• _Written instruction 1_
Quote the stretch of the account of the zoo's history from "In 1939, when" through "May 17, 1942.", word for word.
• _Written instruction 2_
Write what comes next in the account of the zoo's history, picking up after its final sentence.

In 1939, when the Inokashira school relocated, the plan to build a big zoo in this area was advanced. Initially it was conceived as "a big zoo" comparable to the Ueno Zoo, but due to the wartime budget and supplies shortage, large animals can not be gathered. The plan changed to a "nature observation park". It opened on May 17, 1942.

Two giraffes were bred at the time of the opening, but both died by the end of the war.

Overview 
In 2006,  to reduce the risk of breeding, the Ministry of the Environment moved some endangered Tsushima leopard cats to the zoo.  Breeding restarted on February 22, 2008.

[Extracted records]
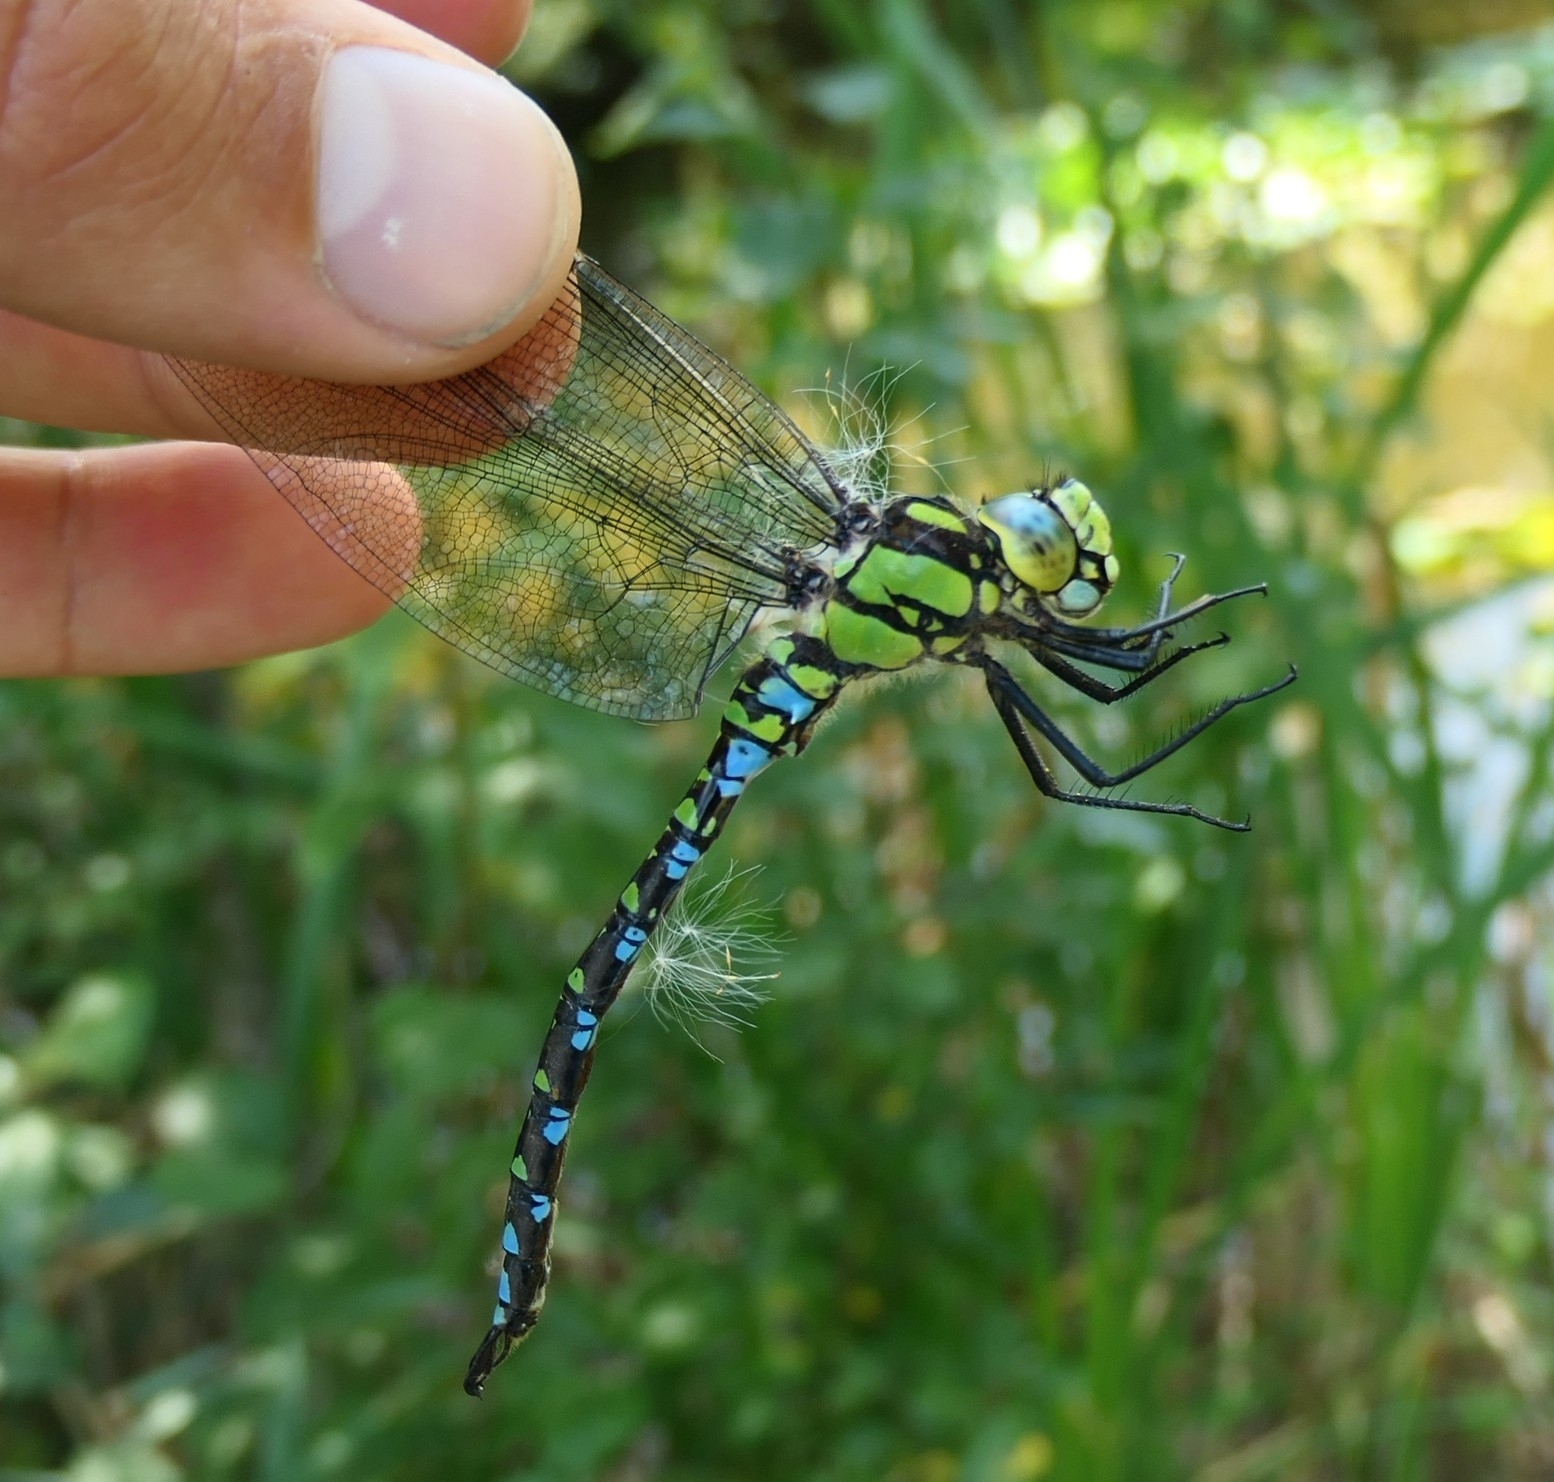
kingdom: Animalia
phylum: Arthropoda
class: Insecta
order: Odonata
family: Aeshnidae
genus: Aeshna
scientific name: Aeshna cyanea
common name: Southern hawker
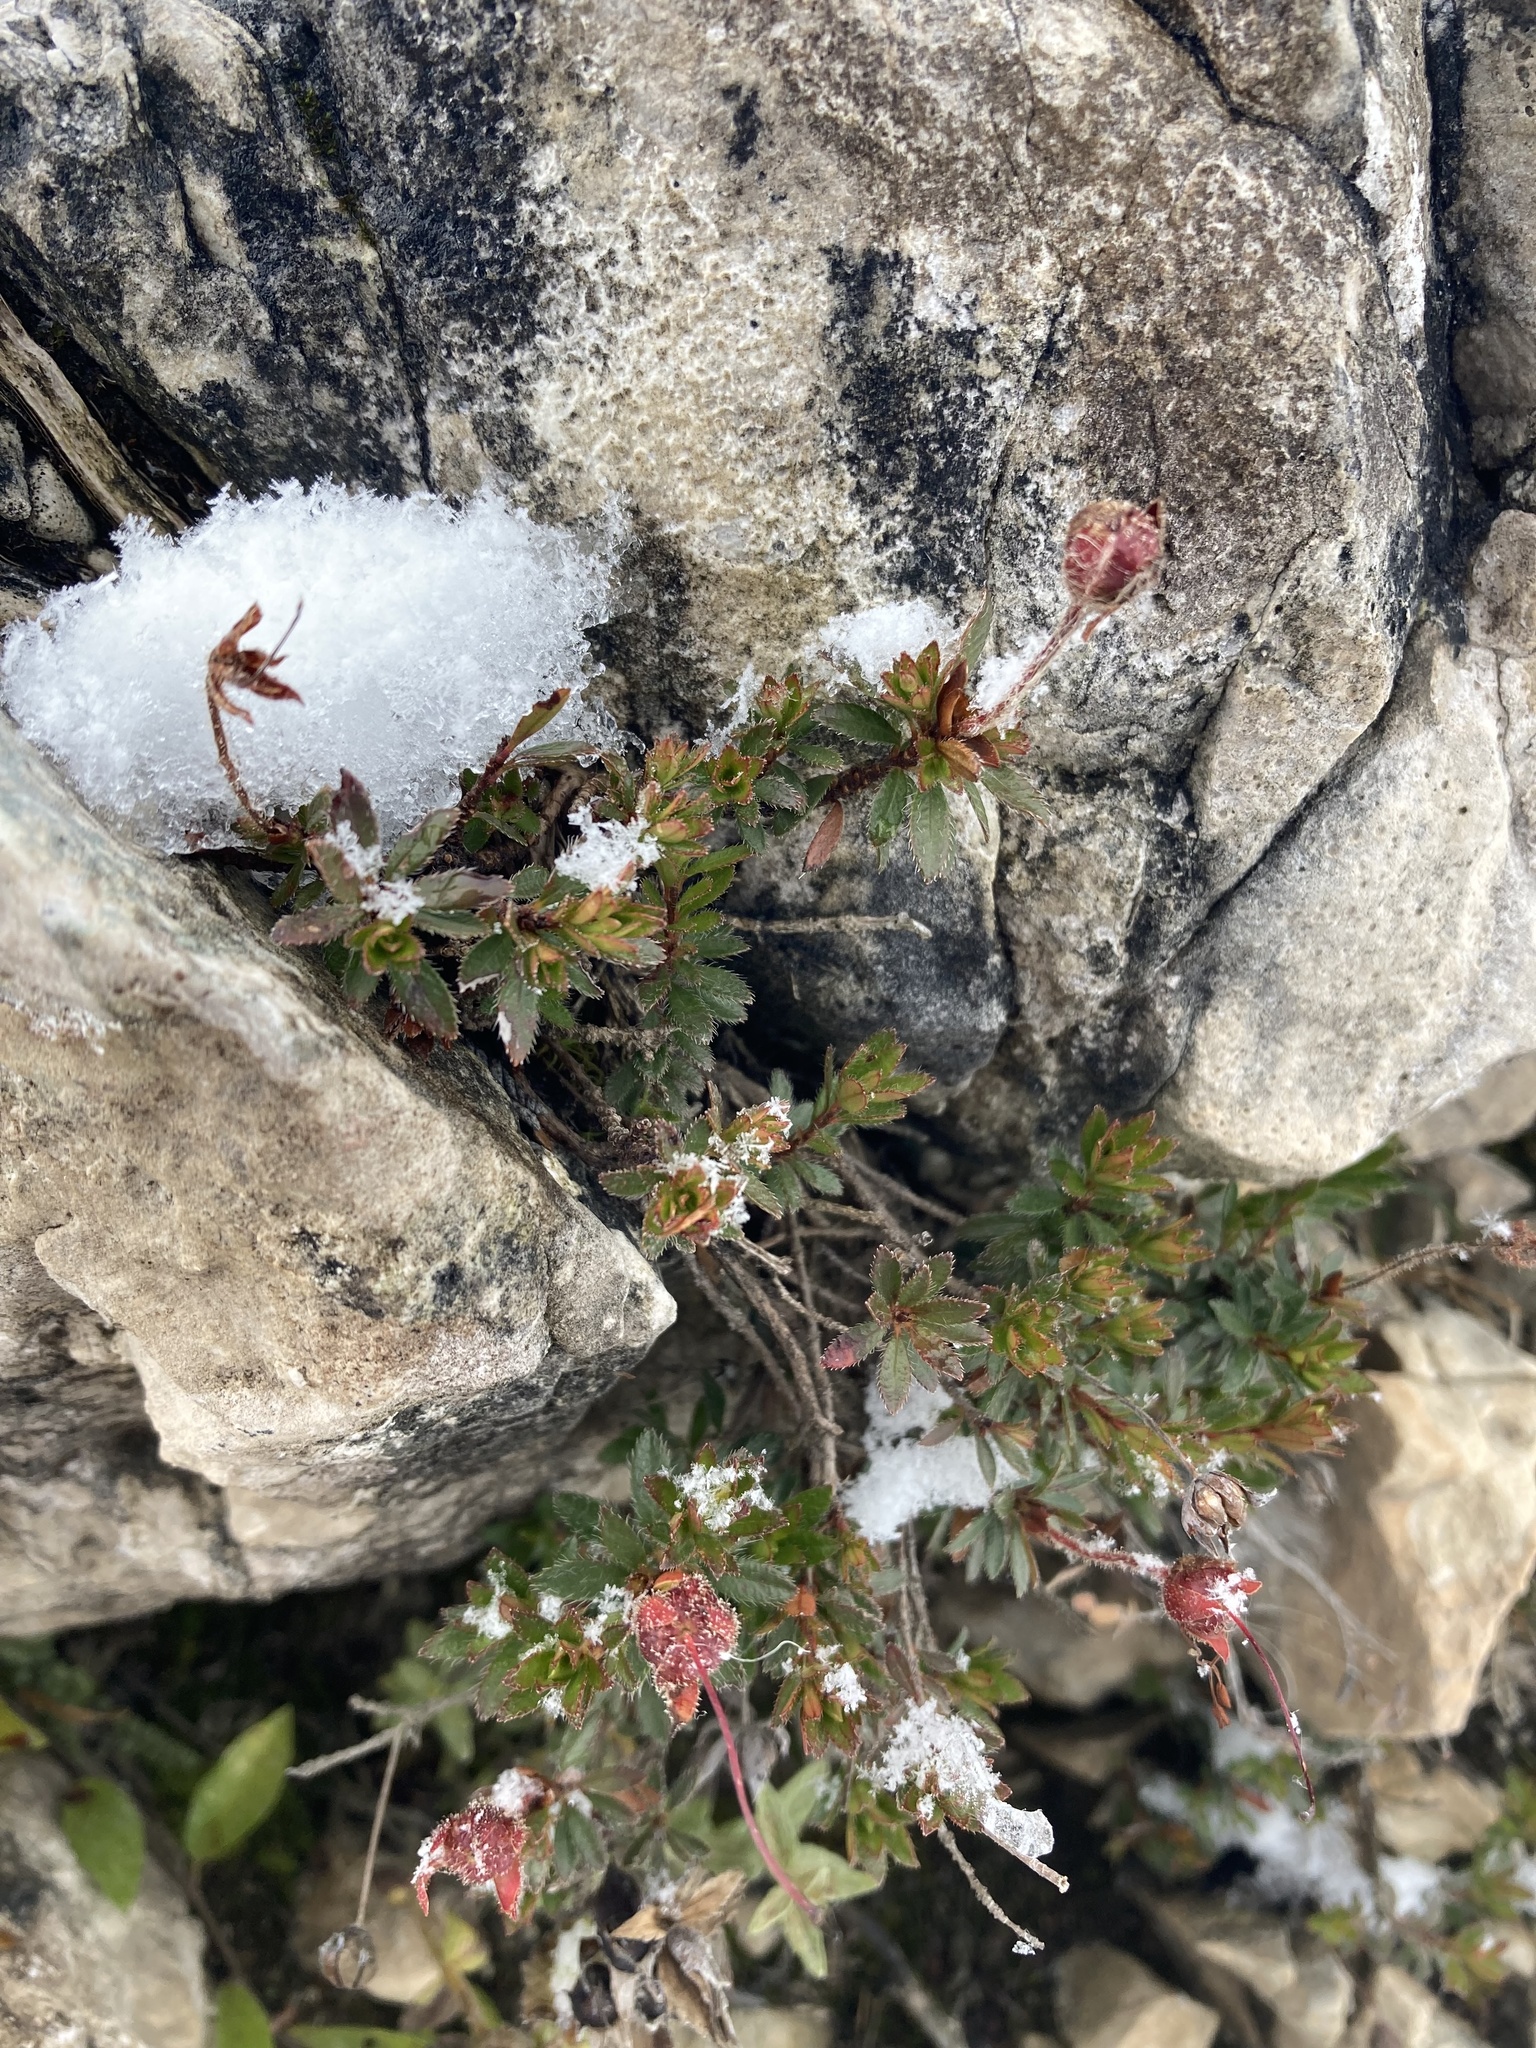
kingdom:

• _Exercise output 1_
In 1939, when the Inokashira school relocated, the plan to build a big zoo in this area was advanced. Initially it was conceived as "a big zoo" comparable to the Ueno Zoo, but due to the wartime budget and supplies shortage, large animals can not be gathered. The plan changed to a "nature observation park". It opened on May 17, 1942.

• _Exercise output 2_
It is divided into a main zoo in Gotenyama, Musashino and a branch location in Inokashira, Mitaka. In the main park, mainly mammals and birds are raised, and waterfowl are kept in the garden surrounded by Inokashira pond. Also, there is a cultural museum, where special exhibitions and lectures or meetings are held. There was also a "tropical bird greenhouse", but on June 2, 2013 it closed due to its age. There is an aquarium with fish and amphibians in the secondary park.

A sculpture garden is in one corner of the park with works by Seibo Kitamura.  In addition, a small amusement park (a merry-go round, teacups, train) is in another corner of the park.

Animals 

The zoo displays 170 animal species focusing on native species and a few exotic species.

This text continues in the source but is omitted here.